Is anything in Rhino or rhinoscriptsyntax able to be used in parallel, or are there only certain functions? If so, is there a list of them?
If it uses something like multiprocessing module, what is the overhead for spawning each child? Is it just the starting of a python instance, or are there more items that need to be created related to grasshopper?
Although the original question was on python, I am also curious on c# or the c++ api if it is different…
Does the Rhino.Geometry being thread safe means that it can run in parallel, or that it is literally just thread-safe so it will handle memory and such?
Is there a list of methods that can actually be called in parallel?
I am wondering how it deals with passing geometry to each thread in parallel. Meaning, if you do a line-line intersection of one line (lineA) to 100 lines (lineList), and I want to parallelize it so 20 lines of lineList are checked on each core against lineA. Something like a concurrency bag in .net would allow lineA to be accessed by each core, but not at the same time. Is there a way to make a copy to pass to each core without overhead of copying it within the rhino document?
So Rhino handles the copying of the geometry so that the methods can be run in parallel? I will make a test example of the issue I am running into once I get a better grasp of how it is supposed to work.
Maybe I am not understanding what the API does, but If the function is to calculate the intersection between two lines, and the function gets the two lines, how can two different cores calculate the intersection at the same time without reading from the same memory address that is containing the geometry?
Only one core would compute per function call in a parallel setup. This means that for a single line/line intersection call only one core is used. If you have a loop with 100,000 line/line intersections, then those calls would be spread over the available number of cores.
Sorry it was not clear. I am talking about how those 100,000 line/line intersections can happen when it is ONE line to 100,000 lines. Meaning:
A = a single line A
B = [Array of 100,000 lines]
Now, I need to check the intersection between line A against every element of B. This would be 100,000 calls to the line-line intersection method of Rhino.

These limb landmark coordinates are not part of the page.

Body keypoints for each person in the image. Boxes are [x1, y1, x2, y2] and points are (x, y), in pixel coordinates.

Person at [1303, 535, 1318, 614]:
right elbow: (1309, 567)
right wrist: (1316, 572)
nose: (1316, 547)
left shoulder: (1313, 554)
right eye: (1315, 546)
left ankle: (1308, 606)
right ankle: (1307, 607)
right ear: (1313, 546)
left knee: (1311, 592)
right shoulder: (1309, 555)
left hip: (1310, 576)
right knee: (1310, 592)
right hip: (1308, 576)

However, for each call, it will also try to access line A.
If there are 4 cores, the following would be done in parallel:
Now there are 4 calls accessing the same object (line A), presumably from the same memory address. Since you mention that geometry does not need to be copied for parallel operations on it, I am wondering how Rhino is storing the geometry that makes multiple calls to it happen in parallel?
A line is a struct, so it gets passed by value, meaning its is copied here when being passed without a ref statement. Nevertheless you can break almost any thread-safe system if you don‘t know what you are doing or vice versa. I almost never experienced a real need for parallel compution in RC, true bottlenecks have almost always been a weak algorithm. The cost for async coding is high if you compare the extra time needed for async coding vs the longer calculation time. But well it always depends on the problem
If you refer to the same instance from different threads on the exact same time you kill the Rhino instance.

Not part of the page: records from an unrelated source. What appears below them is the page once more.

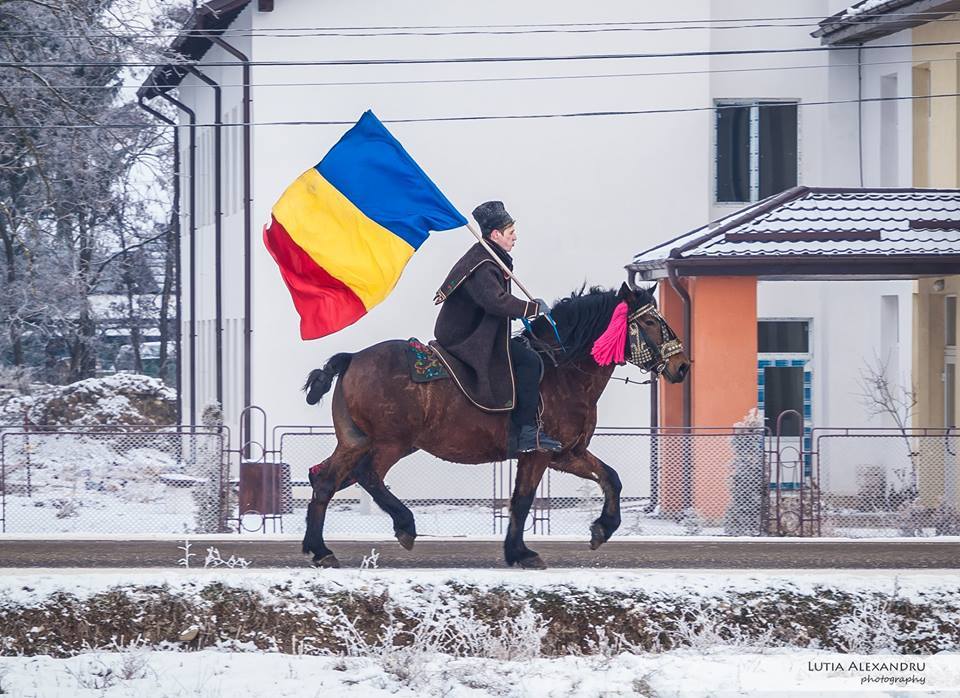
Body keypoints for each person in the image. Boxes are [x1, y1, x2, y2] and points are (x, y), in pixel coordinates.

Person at [430, 201, 563, 456]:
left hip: (476, 331)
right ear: (495, 235)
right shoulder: (483, 264)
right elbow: (495, 302)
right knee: (529, 361)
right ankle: (525, 432)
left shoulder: (487, 258)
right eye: (511, 233)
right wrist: (532, 310)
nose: (515, 238)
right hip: (467, 337)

Well even worse, you not always get the crash, just on true simultaneously occurrences. Thats the problem with parallel computing. You can code a threadlock in, maybe they already have, but then half of the performance gain is gone. In my oppinion, you are in charge of coding threadsafe. Therefore don‘t create such situations in first place. And again, true performance improvements are rare. Its almost always another bottleneck slowing down your system
This should not be true. If this happens, then it is a bug that we need to fix in Rhino.
Back to the original intent of this post…
If functions in the Geometry and Geometry.Intersect namespace don’t modify the data in a class they should be thread safe for use in Tasks and Parallel.For loops. Many different threads can reference a single curve for intersection calculations because those functions are only looking at values on the curve and not actually modifying the curve.
Hi Steve,
To you point that the calls “don’t modify the data”
They are still reading the data from the curve, correct? So when does the data get copied so that each core can access the “values on the curve”, or is it not copied, and each core needs to read the same memory address that contains the “values on the curve”.
Well they can’t access them in parallel, which is what I need. So my question is what method there is for copying rhino objects without them being drawn or ‘created’ in the scene?
In sequential code, it is not uncommon to read from or write to static variables or class fields. However, whenever multiple threads are accessing such variables concurrently, there is a big potential for race conditions. Even though you can use locks to synchronize access to the variable, the cost of synchronization can hurt performance.